## Exercise objective
Hunt through the entries for the word "Gameplay" and copy each line in which it appears.

## Saved data entries
========================

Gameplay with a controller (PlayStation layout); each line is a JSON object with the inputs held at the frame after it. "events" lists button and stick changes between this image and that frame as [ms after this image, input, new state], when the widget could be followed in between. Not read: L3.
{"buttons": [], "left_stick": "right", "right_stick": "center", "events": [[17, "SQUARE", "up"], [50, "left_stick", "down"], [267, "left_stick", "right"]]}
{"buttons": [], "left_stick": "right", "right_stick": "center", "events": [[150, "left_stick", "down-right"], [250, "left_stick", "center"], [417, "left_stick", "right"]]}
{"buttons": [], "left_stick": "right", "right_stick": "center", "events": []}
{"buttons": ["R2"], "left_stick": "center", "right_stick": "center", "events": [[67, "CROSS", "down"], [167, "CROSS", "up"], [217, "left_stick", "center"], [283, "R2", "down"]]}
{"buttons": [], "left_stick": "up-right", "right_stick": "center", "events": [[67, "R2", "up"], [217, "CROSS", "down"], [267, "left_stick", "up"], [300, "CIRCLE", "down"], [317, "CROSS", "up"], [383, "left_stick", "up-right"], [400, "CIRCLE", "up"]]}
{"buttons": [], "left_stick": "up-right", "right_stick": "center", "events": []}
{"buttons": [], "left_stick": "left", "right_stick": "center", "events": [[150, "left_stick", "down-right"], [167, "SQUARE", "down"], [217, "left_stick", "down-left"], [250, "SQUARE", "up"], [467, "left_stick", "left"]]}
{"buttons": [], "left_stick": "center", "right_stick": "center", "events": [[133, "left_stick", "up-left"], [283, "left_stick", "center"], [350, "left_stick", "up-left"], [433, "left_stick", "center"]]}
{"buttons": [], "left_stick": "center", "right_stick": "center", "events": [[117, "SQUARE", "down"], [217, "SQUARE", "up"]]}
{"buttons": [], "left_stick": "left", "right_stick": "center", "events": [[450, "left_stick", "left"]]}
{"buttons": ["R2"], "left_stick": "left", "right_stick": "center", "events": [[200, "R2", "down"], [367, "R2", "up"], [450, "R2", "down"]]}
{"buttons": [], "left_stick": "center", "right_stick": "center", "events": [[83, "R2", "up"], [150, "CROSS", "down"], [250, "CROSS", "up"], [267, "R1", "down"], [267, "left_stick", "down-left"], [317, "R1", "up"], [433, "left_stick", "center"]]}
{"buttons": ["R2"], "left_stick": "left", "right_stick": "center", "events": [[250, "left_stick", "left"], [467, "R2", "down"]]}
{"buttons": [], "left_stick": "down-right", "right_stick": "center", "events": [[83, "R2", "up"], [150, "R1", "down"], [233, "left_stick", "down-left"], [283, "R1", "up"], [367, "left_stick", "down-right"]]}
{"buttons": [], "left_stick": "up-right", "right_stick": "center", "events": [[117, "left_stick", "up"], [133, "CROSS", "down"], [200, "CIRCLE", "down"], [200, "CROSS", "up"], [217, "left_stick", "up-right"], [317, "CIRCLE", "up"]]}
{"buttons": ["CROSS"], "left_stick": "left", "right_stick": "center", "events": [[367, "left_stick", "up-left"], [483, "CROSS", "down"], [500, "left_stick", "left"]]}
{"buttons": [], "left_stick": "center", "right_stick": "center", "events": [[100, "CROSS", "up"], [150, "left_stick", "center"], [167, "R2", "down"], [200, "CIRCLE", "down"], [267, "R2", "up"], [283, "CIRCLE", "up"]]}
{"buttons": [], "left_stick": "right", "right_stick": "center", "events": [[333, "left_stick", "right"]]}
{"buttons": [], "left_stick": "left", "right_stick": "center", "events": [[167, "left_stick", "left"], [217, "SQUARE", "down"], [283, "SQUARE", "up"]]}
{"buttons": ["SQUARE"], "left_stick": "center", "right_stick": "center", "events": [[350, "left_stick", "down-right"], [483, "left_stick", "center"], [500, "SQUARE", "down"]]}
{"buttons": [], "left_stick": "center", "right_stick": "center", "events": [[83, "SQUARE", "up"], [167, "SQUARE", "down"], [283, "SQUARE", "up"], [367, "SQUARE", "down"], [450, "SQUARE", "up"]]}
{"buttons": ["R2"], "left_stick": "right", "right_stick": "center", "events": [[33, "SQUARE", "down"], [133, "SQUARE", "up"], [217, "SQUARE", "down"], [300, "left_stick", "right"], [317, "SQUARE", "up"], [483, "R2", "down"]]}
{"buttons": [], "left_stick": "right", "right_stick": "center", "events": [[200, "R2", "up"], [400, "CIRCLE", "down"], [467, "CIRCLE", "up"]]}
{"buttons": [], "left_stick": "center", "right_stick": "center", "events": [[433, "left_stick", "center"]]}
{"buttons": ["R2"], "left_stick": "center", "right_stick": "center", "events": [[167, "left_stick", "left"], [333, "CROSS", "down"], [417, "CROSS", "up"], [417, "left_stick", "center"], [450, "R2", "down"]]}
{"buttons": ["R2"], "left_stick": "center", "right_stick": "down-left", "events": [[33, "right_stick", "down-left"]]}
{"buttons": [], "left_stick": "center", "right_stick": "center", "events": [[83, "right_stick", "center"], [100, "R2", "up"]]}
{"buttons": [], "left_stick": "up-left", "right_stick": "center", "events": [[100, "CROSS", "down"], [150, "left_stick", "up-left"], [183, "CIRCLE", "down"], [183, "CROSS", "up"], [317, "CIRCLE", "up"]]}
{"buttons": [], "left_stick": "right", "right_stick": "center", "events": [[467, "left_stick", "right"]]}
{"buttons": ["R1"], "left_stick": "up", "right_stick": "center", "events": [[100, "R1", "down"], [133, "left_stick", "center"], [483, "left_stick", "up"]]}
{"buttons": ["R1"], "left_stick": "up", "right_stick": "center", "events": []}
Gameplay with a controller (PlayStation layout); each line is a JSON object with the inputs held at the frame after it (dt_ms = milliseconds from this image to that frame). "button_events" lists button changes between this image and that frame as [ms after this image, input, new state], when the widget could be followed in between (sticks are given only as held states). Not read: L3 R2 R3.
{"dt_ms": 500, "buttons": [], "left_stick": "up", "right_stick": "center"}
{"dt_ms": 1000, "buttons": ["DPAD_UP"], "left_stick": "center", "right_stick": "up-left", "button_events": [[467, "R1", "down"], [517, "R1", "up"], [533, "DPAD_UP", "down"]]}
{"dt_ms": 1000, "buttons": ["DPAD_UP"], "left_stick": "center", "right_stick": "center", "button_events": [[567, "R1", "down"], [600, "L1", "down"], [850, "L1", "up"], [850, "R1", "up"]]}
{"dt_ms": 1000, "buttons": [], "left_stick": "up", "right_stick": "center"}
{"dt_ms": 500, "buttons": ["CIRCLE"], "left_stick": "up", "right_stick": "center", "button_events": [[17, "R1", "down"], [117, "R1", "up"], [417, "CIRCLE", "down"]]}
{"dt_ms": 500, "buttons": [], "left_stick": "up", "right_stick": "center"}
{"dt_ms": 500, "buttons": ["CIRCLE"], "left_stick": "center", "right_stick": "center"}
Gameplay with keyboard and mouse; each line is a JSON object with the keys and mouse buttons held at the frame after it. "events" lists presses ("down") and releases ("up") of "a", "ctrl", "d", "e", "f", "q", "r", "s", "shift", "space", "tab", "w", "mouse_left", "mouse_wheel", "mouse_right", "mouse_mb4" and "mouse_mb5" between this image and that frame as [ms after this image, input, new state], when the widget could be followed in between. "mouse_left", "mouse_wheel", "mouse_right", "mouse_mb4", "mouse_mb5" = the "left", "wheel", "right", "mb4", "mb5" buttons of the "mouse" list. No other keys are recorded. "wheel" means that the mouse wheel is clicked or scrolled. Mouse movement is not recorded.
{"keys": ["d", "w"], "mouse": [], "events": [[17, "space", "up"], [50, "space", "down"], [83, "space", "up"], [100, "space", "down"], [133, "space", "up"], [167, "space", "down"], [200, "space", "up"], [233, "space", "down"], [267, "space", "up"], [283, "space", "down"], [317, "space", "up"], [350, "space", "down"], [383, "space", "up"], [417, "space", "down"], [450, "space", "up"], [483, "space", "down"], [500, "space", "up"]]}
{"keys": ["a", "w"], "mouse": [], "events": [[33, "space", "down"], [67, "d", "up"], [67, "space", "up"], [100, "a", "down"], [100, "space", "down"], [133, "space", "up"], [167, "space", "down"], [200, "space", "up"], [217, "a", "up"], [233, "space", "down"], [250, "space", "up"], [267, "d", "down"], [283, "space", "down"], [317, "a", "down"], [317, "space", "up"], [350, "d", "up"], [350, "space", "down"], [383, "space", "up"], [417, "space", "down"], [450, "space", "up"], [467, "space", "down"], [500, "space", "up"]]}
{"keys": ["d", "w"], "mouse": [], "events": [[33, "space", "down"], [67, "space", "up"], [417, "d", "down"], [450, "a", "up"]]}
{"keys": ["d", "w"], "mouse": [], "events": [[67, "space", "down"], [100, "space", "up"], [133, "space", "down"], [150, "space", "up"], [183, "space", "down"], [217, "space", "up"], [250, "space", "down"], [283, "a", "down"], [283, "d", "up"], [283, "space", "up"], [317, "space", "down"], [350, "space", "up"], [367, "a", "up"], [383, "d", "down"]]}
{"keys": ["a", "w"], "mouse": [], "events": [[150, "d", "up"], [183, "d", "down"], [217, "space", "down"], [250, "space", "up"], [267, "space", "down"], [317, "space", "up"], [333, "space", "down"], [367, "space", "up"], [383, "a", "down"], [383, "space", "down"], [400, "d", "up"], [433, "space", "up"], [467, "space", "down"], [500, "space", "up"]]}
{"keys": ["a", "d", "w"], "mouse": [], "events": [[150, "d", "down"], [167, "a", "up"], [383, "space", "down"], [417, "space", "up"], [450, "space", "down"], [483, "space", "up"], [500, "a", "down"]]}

========================

## Reply
Gameplay with a controller (PlayStation layout); each line is a JSON object with the inputs held at the frame after it. "events" lists button and stick changes between this image and that frame as [ms after this image, input, new state], when the widget could be followed in between. Not read: L3.
Gameplay with a controller (PlayStation layout); each line is a JSON object with the inputs held at the frame after it (dt_ms = milliseconds from this image to that frame). "button_events" lists button changes between this image and that frame as [ms after this image, input, new state], when the widget could be followed in between (sticks are given only as held states). Not read: L3 R2 R3.
Gameplay with keyboard and mouse; each line is a JSON object with the keys and mouse buttons held at the frame after it. "events" lists presses ("down") and releases ("up") of "a", "ctrl", "d", "e", "f", "q", "r", "s", "shift", "space", "tab", "w", "mouse_left", "mouse_wheel", "mouse_right", "mouse_mb4" and "mouse_mb5" between this image and that frame as [ms after this image, input, new state], when the widget could be followed in between. "mouse_left", "mouse_wheel", "mouse_right", "mouse_mb4", "mouse_mb5" = the "left", "wheel", "right", "mb4", "mb5" buttons of the "mouse" list. No other keys are recorded. "wheel" means that the mouse wheel is clicked or scrolled. Mouse movement is not recorded.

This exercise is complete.